Emerging interventional approaches and evidence gaps
For patients who remain significantly symptomatic despite optimised conservative care, several interventional strategies have been explored, though the evidence base remains limited. These include injectable fillers and heel fat pad augmentation via autologous fat grafting, which aim to restore volume and shock‑absorbing capacity. Clinical trial protocols investigating autologous fat transfer suggest that improving plantar cushioning may reduce peak plantar pressures, potentially lowering the risk of ulceration in high‑risk groups such as individuals with diabetes and bony prominence.
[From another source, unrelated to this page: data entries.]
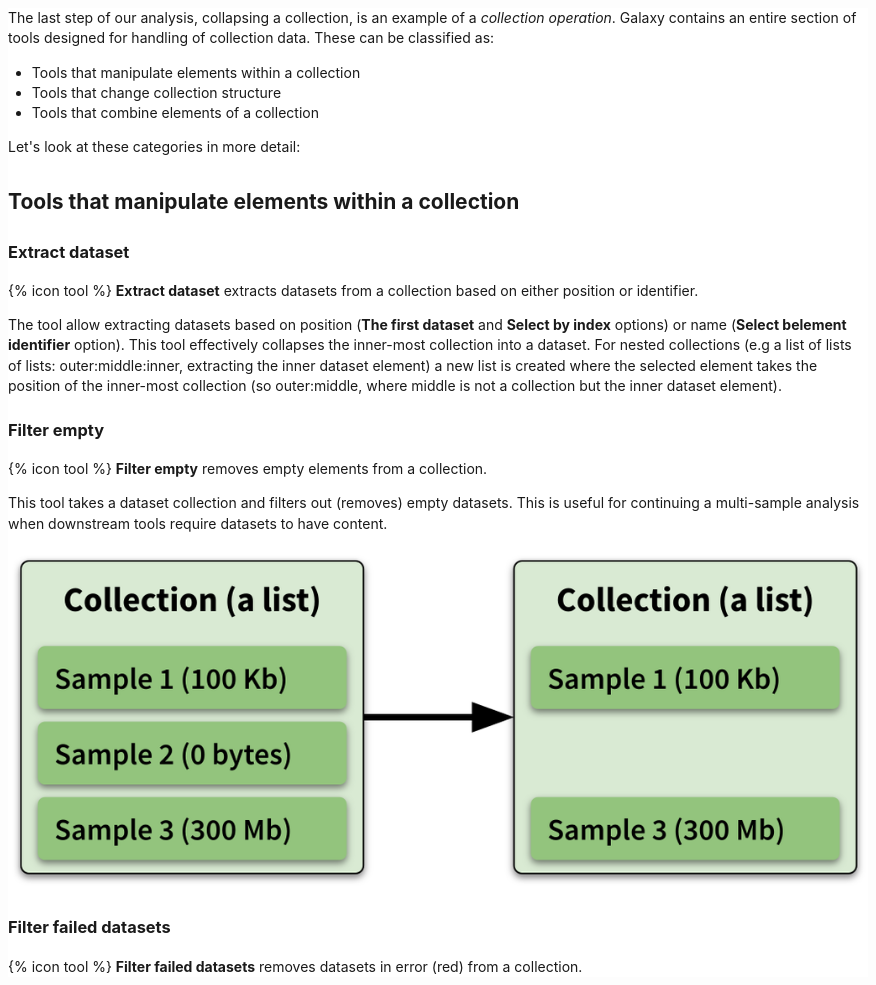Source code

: The last step of our analysis, collapsing a collection, is an example of a *collection operation*. Galaxy contains an entire section of tools designed for handling of collection data. These can be classified as:

 - Tools that manipulate elements within a collection
 - Tools that change collection structure
 - Tools that combine elements of a collection

Let's look at these categories in more detail:

## Tools that manipulate elements within a collection

### Extract dataset

{% icon tool %} **Extract dataset** extracts datasets from a collection based on either position or identifier.

The tool allow extracting datasets based on position (**The first dataset** and **Select by index** options) or name (**Select belement identifier** option). This tool effectively collapses the inner-most collection into a dataset. For nested collections (e.g a list of lists of lists: outer:middle:inner, extracting the inner dataset element) a new list is created where the selected element takes the position of the inner-most collection (so outer:middle, where middle is not a collection but the inner dataset element).

### Filter empty

{% icon tool %} **Filter empty** removes empty elements from a collection.

This tool takes a dataset collection and filters out (removes) empty datasets. This is useful for continuing a multi-sample analysis when downstream tools require datasets to have content.

![Filtering empty datasets](../../images/collections/filter_empty.svg)

### Filter failed datasets

{% icon tool %} **Filter failed datasets** removes datasets in error (red) from a collection.
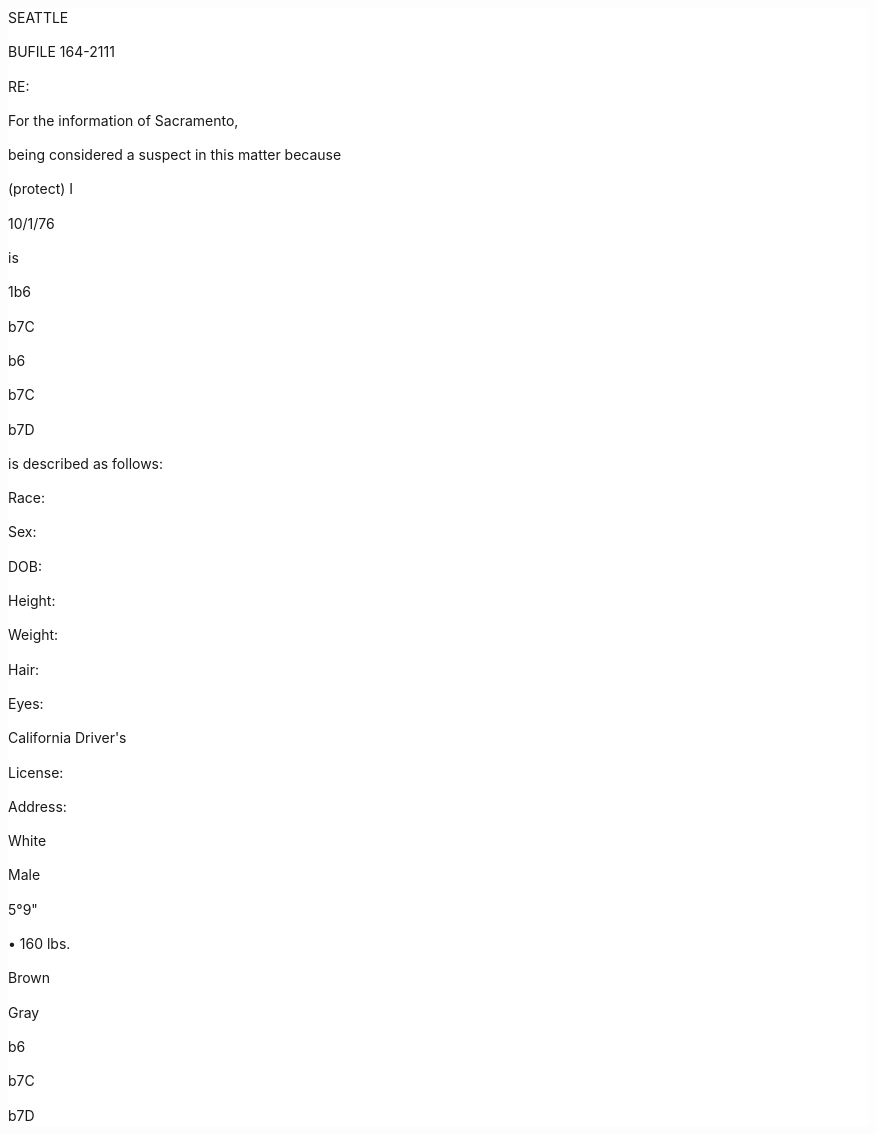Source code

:SEATTLE

BUFILE 164-2111

RE:

For the information of Sacramento,

being considered a suspect in this matter because

(protect) I

10/1/76

is

1b6

b7C

b6

b7C

b7D

is described as follows:

Race:

Sex:

DOB:

Height:

Weight:

Hair:

Eyes:

California Driver's

License:

Address:

White

Male

5°9"

• 160 lbs.

Brown

Gray

b6

b7C

b7D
Early case series and small studies report imaging‑confirmed changes in fat pad morphology, including atrophy, fibrosis, and oedema, but there remains a “glaring absence” of robust controlled trials evaluating the long‑term efficacy and durability of commonly used conservative and surgical interventions.
Consequently, current best practice emphasises accurate diagnosis, comprehensive mechanical off‑loading, and optimisation of global foot function, while recognising that definitive regenerative solutions are still under investigation. From a clinical perspective, heel fat pad atrophy underscores the importance of viewing plantar heel pain as a heterogeneous symptom complex rather than a monolithic “plantar fasciitis” entity, demanding careful localisation of pain, biomechanical assessment, and tailored intervention.